The Multicellular Origin of Cancer and the Evolution of Oncogenesis: Part 6
PART 6: The overwhelming tissue transformation is the oncogenesis itself
In its ever-changing and evolving neoplastic environment, a full-blown neoplastic tumor makes the body go through an enormously progressive multi-range series of events while evolving a way and style of its own ultimately turning the whole process into its own escapade.
Cancer cells, the cells of abnormal new growth coming from several generations of parentage, are new-generation cells emerging in the neoplastic stage of oncogenesis as the ultimate offsprings of a long, differential linage of cells involved in a series of amplifying intracellular changes incited by various factors or elements and then in ensuing extracellular eventualities. Within this frame, we see the neoplastic transformation as an uncontrolled cellular proliferation with an increasing mutational complexity and a pathologic cellular growth that results from the accumulation of myriad genetic mutations. This throng opens way to cascades of happenings that overpower positions, situations as well as points of balance and control via or at multitudes of junctures bringing scores of molecular and morphologic consequences at the expense of the organism. The heterogeneity of the cells of this metamorphosis, resulted by the cells’ mutational amplification and complexity, eventually helps the emerging colonies of natural selection outplay the nonpermissive microenvironment.

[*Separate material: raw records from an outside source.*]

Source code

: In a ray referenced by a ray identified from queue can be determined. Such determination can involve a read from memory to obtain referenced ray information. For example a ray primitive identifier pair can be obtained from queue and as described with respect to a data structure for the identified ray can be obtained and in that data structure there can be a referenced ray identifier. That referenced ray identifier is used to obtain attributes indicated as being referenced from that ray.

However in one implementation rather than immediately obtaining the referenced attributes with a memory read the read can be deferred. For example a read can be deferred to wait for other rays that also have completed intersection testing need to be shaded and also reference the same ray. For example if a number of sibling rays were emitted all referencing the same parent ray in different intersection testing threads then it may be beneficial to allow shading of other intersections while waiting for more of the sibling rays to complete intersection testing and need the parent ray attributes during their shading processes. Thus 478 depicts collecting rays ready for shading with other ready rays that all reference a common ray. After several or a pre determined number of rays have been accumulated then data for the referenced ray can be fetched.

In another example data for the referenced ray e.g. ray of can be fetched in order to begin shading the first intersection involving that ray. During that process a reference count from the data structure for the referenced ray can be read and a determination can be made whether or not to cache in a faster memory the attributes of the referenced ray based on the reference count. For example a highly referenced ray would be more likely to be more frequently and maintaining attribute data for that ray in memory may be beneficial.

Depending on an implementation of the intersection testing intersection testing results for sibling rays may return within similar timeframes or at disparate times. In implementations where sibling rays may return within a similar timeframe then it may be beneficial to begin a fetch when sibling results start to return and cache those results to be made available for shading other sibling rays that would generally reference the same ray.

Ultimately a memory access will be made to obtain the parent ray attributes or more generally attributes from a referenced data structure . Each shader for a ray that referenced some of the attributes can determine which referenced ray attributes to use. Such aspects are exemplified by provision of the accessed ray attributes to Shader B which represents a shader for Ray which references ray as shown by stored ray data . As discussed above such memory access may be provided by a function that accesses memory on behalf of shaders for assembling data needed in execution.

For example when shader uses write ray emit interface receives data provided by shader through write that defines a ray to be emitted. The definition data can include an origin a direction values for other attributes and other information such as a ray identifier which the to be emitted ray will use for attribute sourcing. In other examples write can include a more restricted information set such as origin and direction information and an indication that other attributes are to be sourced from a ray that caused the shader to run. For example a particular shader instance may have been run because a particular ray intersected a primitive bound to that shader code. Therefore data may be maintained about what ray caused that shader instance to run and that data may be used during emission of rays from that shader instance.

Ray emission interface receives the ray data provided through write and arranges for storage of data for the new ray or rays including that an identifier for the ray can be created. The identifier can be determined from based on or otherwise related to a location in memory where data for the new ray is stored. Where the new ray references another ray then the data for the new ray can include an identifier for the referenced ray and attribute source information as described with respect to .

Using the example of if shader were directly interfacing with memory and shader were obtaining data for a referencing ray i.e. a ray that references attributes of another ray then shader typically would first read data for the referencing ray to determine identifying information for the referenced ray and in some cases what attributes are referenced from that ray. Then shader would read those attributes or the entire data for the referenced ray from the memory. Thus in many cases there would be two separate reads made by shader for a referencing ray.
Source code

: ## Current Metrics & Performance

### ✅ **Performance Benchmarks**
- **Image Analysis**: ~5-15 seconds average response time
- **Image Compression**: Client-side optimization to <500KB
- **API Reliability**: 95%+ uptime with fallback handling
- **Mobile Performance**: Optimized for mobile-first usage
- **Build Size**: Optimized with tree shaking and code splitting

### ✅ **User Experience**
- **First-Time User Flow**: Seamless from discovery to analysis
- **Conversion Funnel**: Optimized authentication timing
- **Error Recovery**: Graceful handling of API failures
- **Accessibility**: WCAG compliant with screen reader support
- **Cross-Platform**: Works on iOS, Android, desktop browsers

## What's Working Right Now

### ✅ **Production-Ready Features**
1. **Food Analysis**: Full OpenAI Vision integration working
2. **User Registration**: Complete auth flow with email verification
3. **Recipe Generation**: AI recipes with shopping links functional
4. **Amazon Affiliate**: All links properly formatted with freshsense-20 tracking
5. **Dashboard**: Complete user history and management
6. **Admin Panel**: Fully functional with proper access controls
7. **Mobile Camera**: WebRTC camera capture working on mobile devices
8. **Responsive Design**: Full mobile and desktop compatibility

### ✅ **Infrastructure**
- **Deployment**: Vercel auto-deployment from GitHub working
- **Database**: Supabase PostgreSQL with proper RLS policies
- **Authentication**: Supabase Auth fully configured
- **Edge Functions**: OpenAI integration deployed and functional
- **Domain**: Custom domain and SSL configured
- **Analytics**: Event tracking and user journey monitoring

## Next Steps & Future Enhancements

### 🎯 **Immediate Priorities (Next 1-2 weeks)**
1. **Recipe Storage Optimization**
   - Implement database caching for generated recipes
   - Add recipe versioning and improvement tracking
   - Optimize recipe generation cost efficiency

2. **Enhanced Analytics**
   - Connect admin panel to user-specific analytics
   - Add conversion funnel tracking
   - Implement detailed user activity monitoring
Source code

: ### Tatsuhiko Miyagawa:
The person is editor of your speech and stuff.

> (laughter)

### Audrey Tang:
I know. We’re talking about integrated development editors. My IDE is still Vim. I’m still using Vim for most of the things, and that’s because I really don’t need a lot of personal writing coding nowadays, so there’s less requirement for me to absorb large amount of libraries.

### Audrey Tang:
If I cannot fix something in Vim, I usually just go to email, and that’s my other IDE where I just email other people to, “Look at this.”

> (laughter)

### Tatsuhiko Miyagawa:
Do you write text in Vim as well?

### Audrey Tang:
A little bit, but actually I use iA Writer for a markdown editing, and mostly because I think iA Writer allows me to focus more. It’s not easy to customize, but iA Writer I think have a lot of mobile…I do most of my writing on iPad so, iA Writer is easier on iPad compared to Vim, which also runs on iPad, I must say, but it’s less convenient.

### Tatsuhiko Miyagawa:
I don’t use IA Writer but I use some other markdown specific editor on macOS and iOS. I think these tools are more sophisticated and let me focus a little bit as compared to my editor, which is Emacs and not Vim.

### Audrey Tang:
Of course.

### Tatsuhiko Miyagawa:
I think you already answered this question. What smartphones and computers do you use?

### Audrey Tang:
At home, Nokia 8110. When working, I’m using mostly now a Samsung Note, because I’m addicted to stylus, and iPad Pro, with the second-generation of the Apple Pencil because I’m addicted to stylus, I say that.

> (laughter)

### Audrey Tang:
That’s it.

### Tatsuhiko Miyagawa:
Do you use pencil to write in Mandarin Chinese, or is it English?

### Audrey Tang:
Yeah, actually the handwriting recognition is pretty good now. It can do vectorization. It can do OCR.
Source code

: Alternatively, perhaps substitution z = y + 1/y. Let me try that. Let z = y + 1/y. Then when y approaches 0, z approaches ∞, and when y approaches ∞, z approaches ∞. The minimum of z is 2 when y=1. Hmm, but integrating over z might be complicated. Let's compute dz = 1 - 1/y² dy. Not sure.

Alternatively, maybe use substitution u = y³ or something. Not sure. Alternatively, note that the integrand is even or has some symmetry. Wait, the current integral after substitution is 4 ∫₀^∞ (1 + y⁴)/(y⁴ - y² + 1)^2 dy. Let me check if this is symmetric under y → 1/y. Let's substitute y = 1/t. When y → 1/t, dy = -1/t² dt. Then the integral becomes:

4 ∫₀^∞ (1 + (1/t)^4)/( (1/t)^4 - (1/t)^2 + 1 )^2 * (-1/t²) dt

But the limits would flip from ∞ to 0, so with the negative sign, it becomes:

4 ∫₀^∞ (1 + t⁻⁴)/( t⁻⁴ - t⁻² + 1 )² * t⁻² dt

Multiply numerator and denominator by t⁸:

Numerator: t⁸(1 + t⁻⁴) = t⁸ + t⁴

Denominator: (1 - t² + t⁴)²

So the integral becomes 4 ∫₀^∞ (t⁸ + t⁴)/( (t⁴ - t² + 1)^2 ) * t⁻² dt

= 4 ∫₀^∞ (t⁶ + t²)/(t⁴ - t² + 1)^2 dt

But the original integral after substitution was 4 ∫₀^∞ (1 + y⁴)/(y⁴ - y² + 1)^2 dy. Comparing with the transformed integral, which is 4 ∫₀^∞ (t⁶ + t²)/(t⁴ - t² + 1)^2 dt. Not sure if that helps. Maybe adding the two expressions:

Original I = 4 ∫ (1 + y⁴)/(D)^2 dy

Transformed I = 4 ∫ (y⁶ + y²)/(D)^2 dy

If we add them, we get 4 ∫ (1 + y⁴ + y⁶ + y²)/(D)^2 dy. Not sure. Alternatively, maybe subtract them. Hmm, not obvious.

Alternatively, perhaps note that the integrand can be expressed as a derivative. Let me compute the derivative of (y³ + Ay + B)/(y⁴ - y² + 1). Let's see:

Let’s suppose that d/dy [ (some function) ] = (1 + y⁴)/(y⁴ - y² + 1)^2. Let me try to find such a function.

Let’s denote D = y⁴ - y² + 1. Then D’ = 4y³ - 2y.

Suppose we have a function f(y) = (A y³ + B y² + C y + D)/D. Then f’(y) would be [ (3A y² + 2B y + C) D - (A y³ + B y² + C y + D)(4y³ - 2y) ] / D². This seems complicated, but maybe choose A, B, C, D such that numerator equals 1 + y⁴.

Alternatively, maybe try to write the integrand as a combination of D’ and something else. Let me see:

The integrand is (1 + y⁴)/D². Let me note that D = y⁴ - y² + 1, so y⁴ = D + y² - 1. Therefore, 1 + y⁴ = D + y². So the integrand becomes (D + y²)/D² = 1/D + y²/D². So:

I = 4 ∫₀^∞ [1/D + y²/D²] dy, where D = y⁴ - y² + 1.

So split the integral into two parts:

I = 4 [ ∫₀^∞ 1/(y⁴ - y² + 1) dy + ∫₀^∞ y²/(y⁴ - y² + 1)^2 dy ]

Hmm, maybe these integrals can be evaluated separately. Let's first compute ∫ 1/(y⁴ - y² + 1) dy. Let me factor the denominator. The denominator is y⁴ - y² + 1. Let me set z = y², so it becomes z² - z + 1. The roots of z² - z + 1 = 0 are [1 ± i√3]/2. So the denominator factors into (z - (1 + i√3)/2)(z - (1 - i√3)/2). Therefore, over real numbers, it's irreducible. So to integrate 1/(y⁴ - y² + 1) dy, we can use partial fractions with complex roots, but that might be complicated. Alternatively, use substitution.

In relation to natural selection, a key mechanism of evolution [1], as Merlo, Pepper and Graves [2-4] observe, the fundamentals of cancer has been validated as a complex, Darwinian, adaptive system. We can further state that natural selection is the exact model of the evolutionary selection in oncogenesis. The all-the-way transformation of tissues along the trans-generational oncogenetic process follows the pattern that we see in natural transformation in species at large. Acting on the phenotype whose genetic basis gives a reproductive advantage to certain populations that specialize for particular niches, natural selection eventually results in generated new species; this is exactly what we see in clonal expansion of cancer where cancer cells evolve by natural selection which propels the fittest forward to compete through the oncogenetic progression. While destroying cancer clones in this progression, and eroding their habitats, oncotherapy inadvertently provides a potent selective pressure for the expansion of resistant variant clones. This facet of the Darwinian character of oncogenesis is currently the primary impediment to the universal oncotherapy on all fronts.